Exercise goal -> Rewrite the rows below, changing each "scientific name" to "binomial name" and leaving every other word as it is. Leave the pictures out of your answer.

Material shown ->
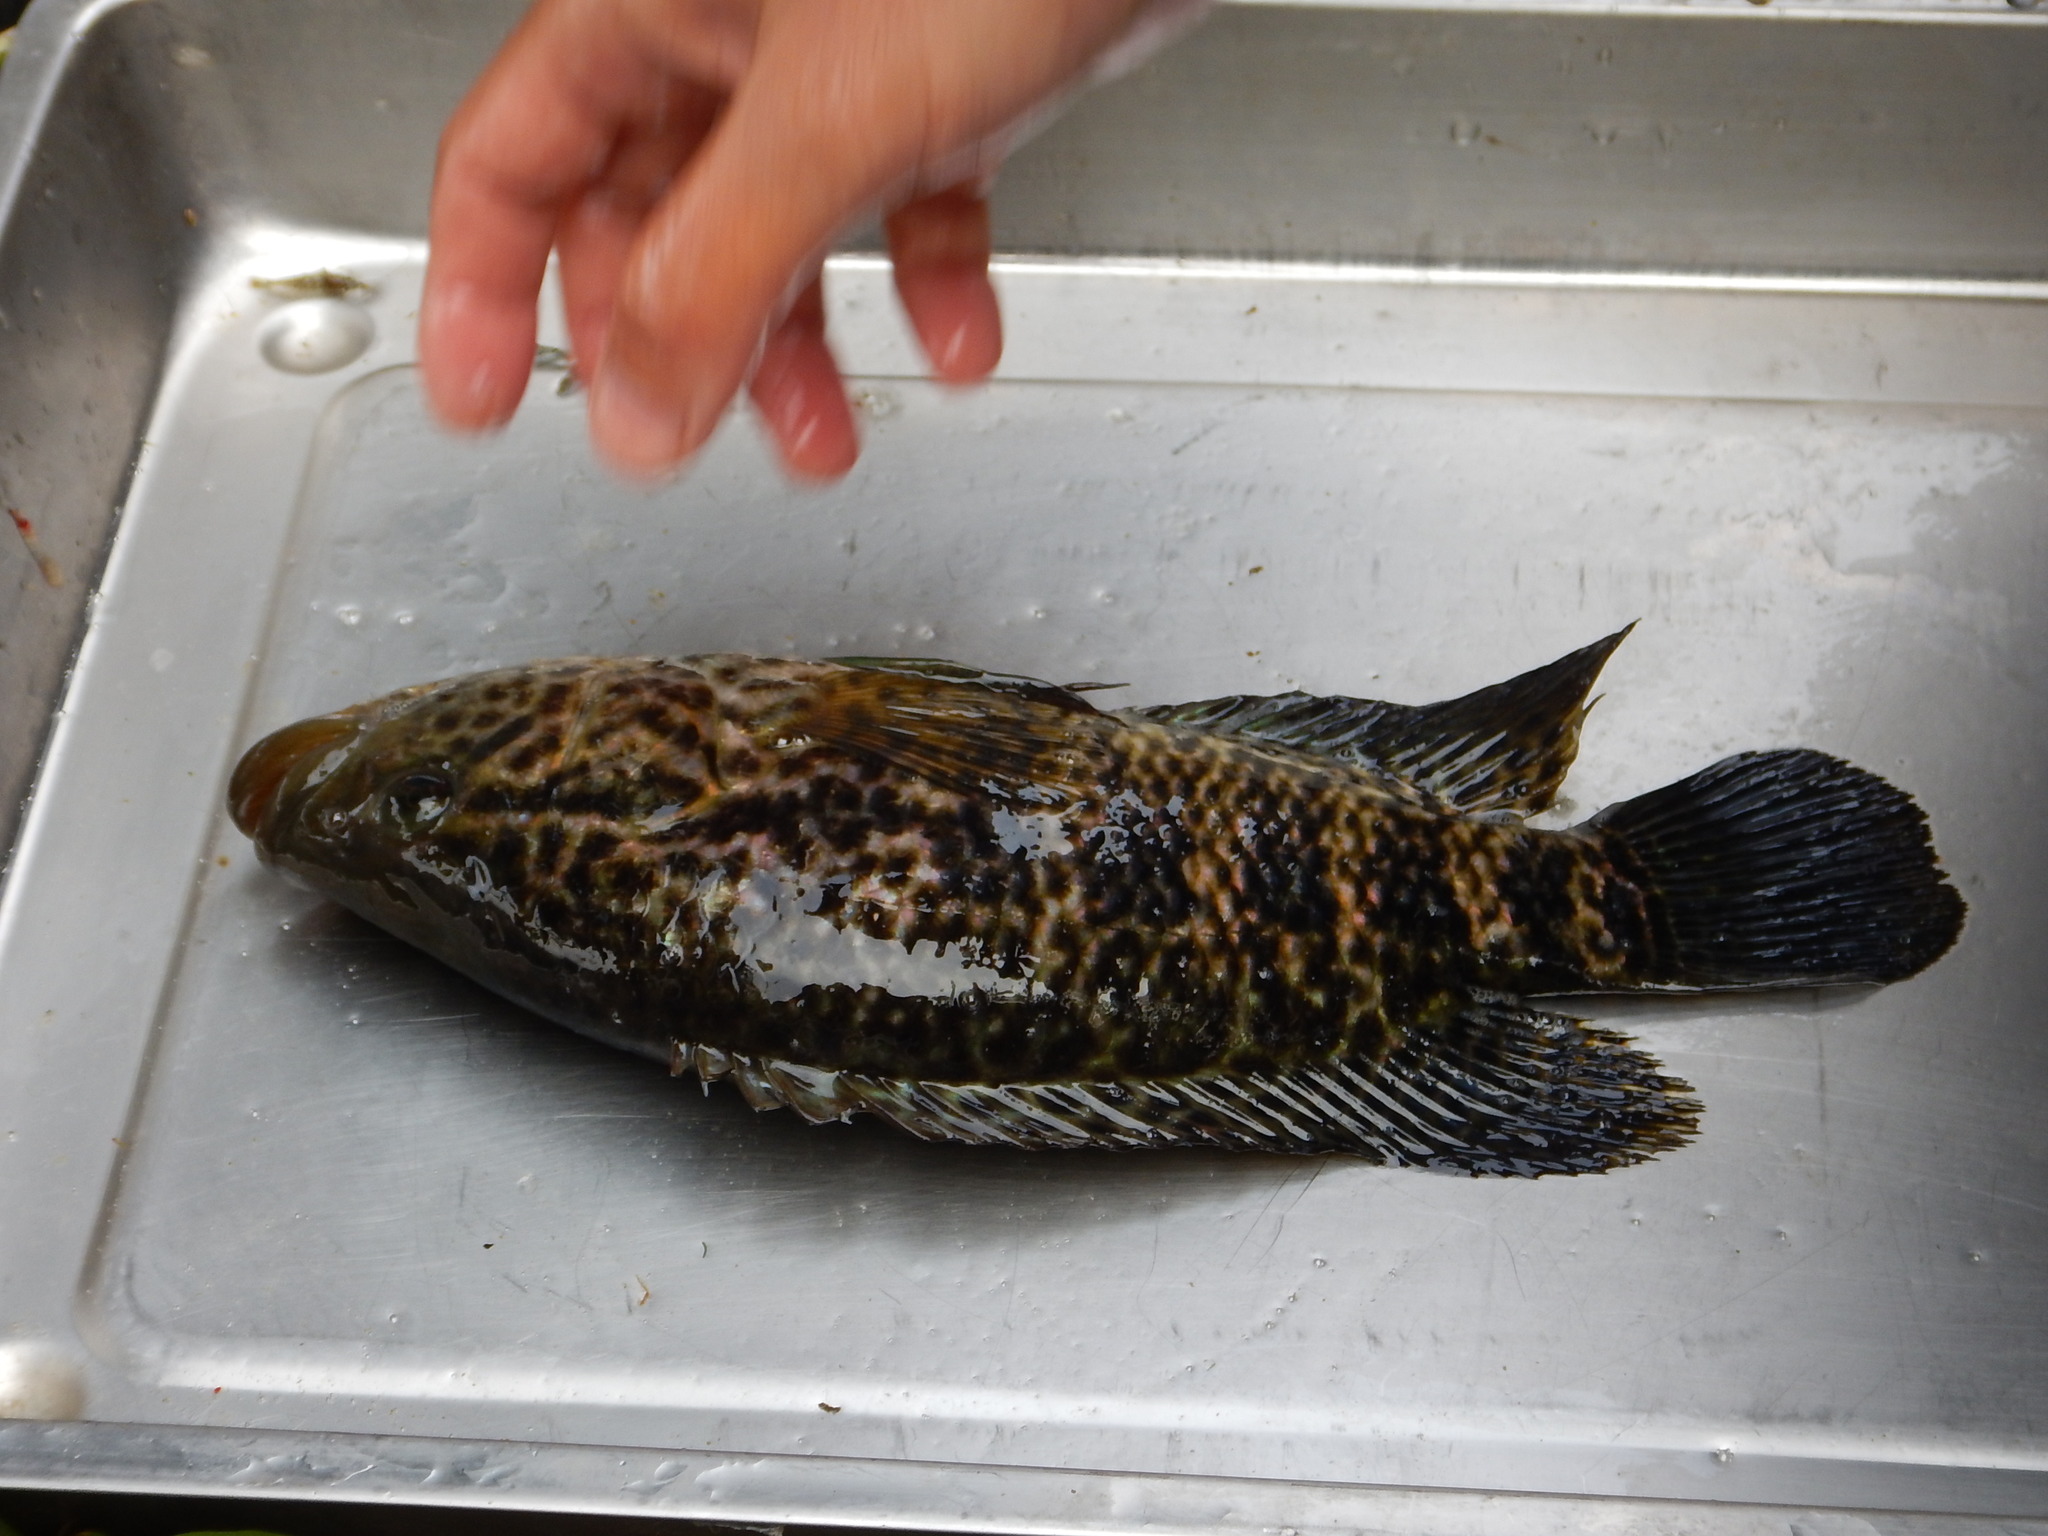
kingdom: Animalia
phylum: Chordata
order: Perciformes
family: Cichlidae
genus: Parachromis
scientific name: Parachromis managuensis
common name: Jaguar guapote
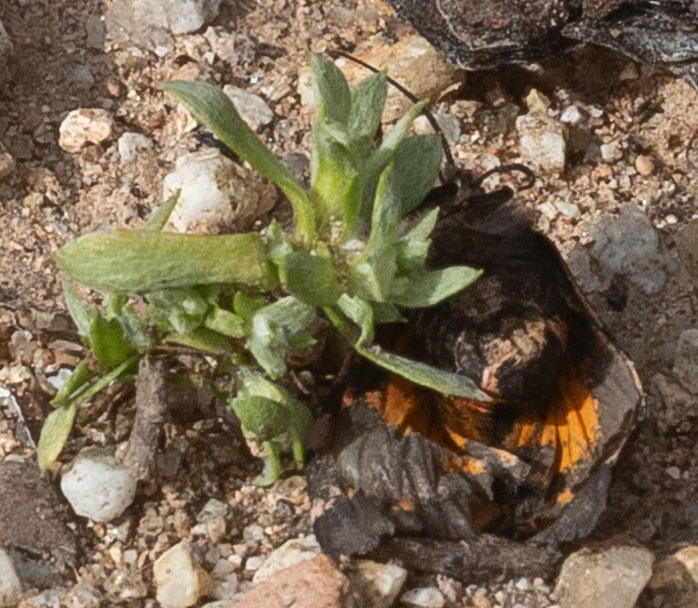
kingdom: Animalia
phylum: Arthropoda
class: Insecta
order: Lepidoptera
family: Erebidae
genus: Leptarctia
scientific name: Leptarctia californiae
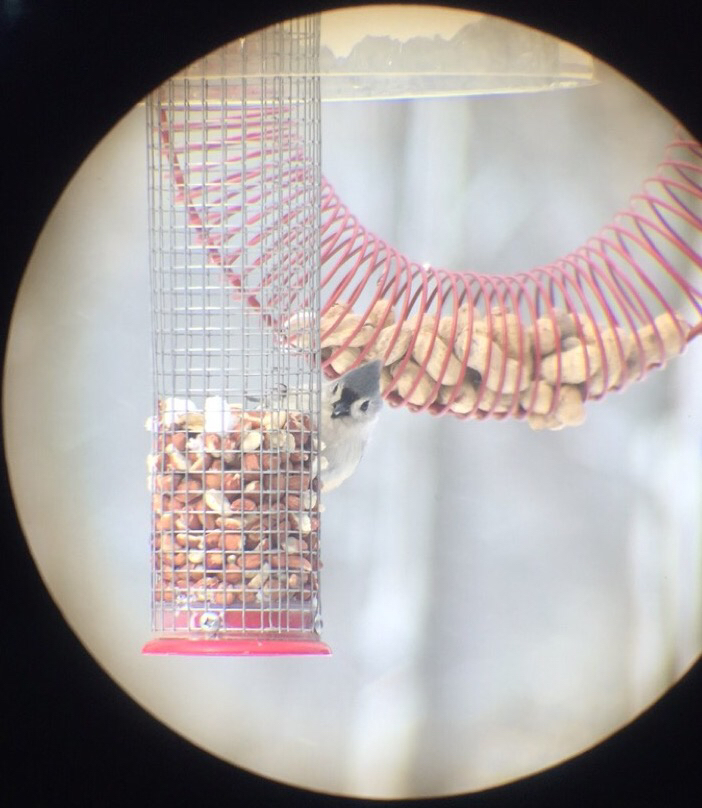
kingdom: Animalia
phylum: Chordata
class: Aves
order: Passeriformes
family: Paridae
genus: Baeolophus
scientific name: Baeolophus bicolor
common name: Tufted titmouse
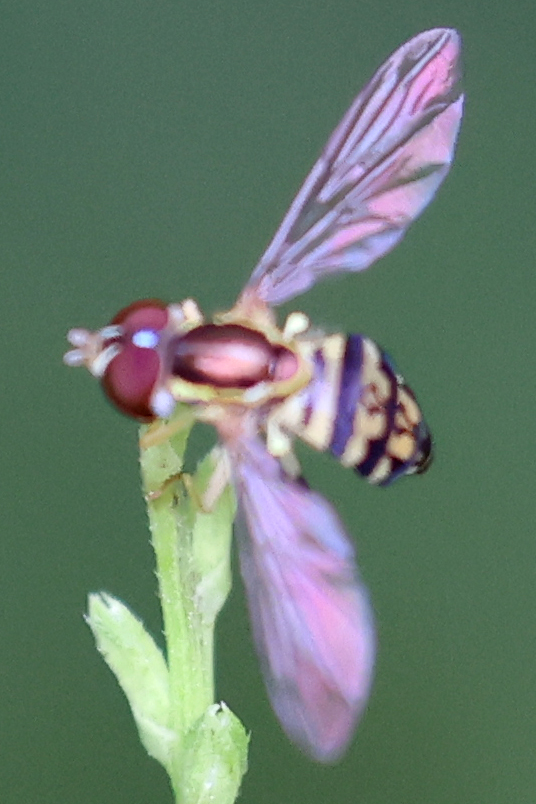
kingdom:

Problem solution ->
kingdom: Animalia
phylum: Chordata
order: Perciformes
family: Cichlidae
genus: Parachromis
binomial name: Parachromis managuensis
common name: Jaguar guapote
kingdom: Animalia
phylum: Arthropoda
class: Insecta
order: Lepidoptera
family: Erebidae
genus: Leptarctia
binomial name: Leptarctia californiae
kingdom: Animalia
phylum: Chordata
class: Aves
order: Passeriformes
family: Paridae
genus: Baeolophus
binomial name: Baeolophus bicolor
common name: Tufted titmouse
kingdom:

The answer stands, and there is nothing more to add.